Assigned task
Look through the records below and collect all lines that hold the string "second".

Records shown

┄┄┄┄┄┄┄┄┄┄

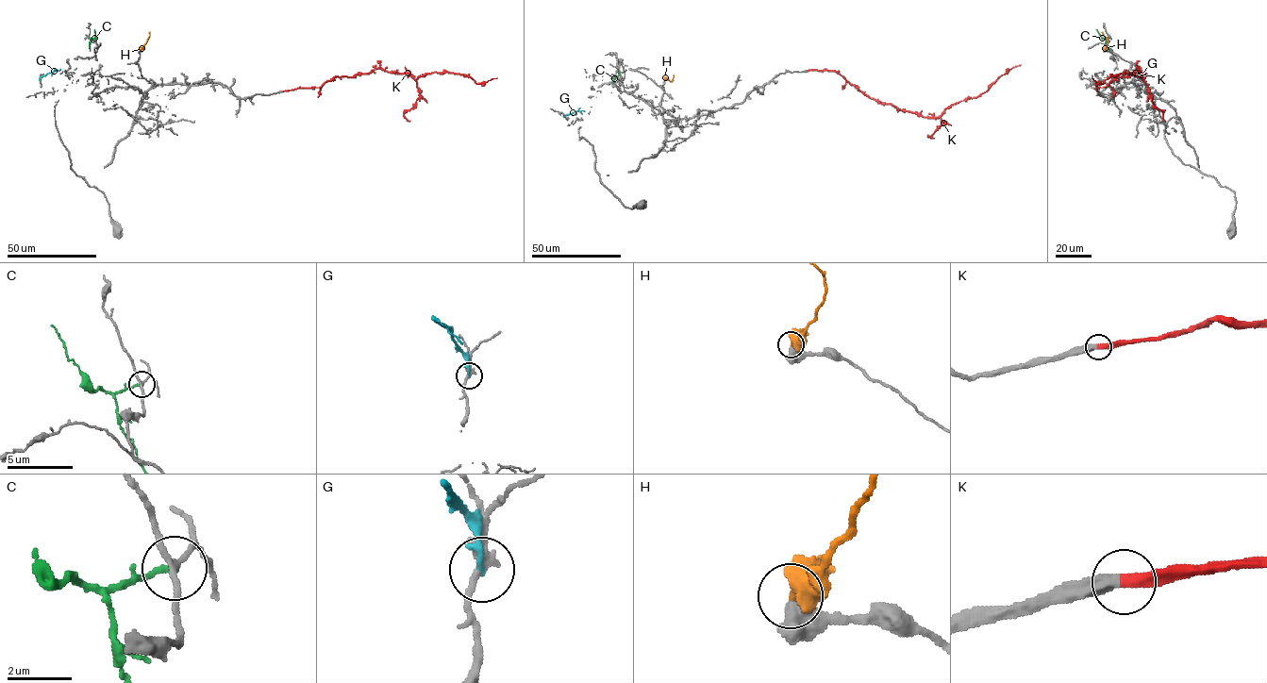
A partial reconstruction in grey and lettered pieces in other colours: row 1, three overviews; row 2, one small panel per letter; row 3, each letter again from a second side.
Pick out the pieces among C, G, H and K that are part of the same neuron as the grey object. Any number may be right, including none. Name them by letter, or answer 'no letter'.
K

┄┄┄┄┄┄┄┄┄┄

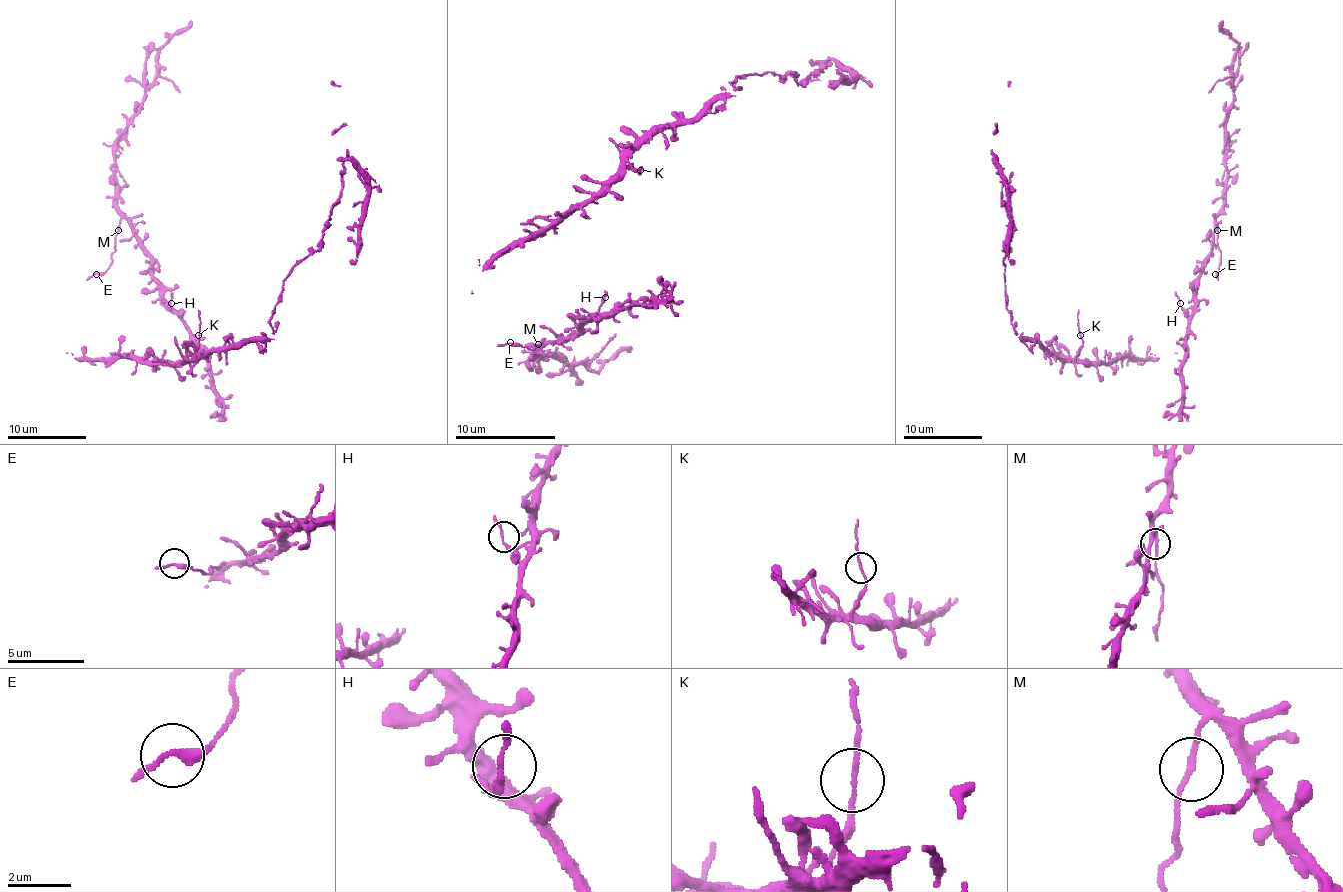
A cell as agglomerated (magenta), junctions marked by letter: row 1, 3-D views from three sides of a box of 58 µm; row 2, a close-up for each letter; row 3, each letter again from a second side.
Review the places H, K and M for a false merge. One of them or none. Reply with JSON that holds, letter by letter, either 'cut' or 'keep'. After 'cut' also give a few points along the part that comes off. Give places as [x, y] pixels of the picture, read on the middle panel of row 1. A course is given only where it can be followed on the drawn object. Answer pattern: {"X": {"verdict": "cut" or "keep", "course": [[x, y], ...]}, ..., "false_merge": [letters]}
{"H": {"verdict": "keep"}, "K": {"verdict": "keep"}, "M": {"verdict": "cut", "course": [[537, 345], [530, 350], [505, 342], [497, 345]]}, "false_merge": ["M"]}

┄┄┄┄┄┄┄┄┄┄

Result
A partial reconstruction in grey and lettered pieces in other colours: row 1, three overviews; row 2, one small panel per letter; row 3, each letter again from a second side.
A cell as agglomerated (magenta), junctions marked by letter: row 1, 3-D views from three sides of a box of 58 µm; row 2, a close-up for each letter; row 3, each letter again from a second side.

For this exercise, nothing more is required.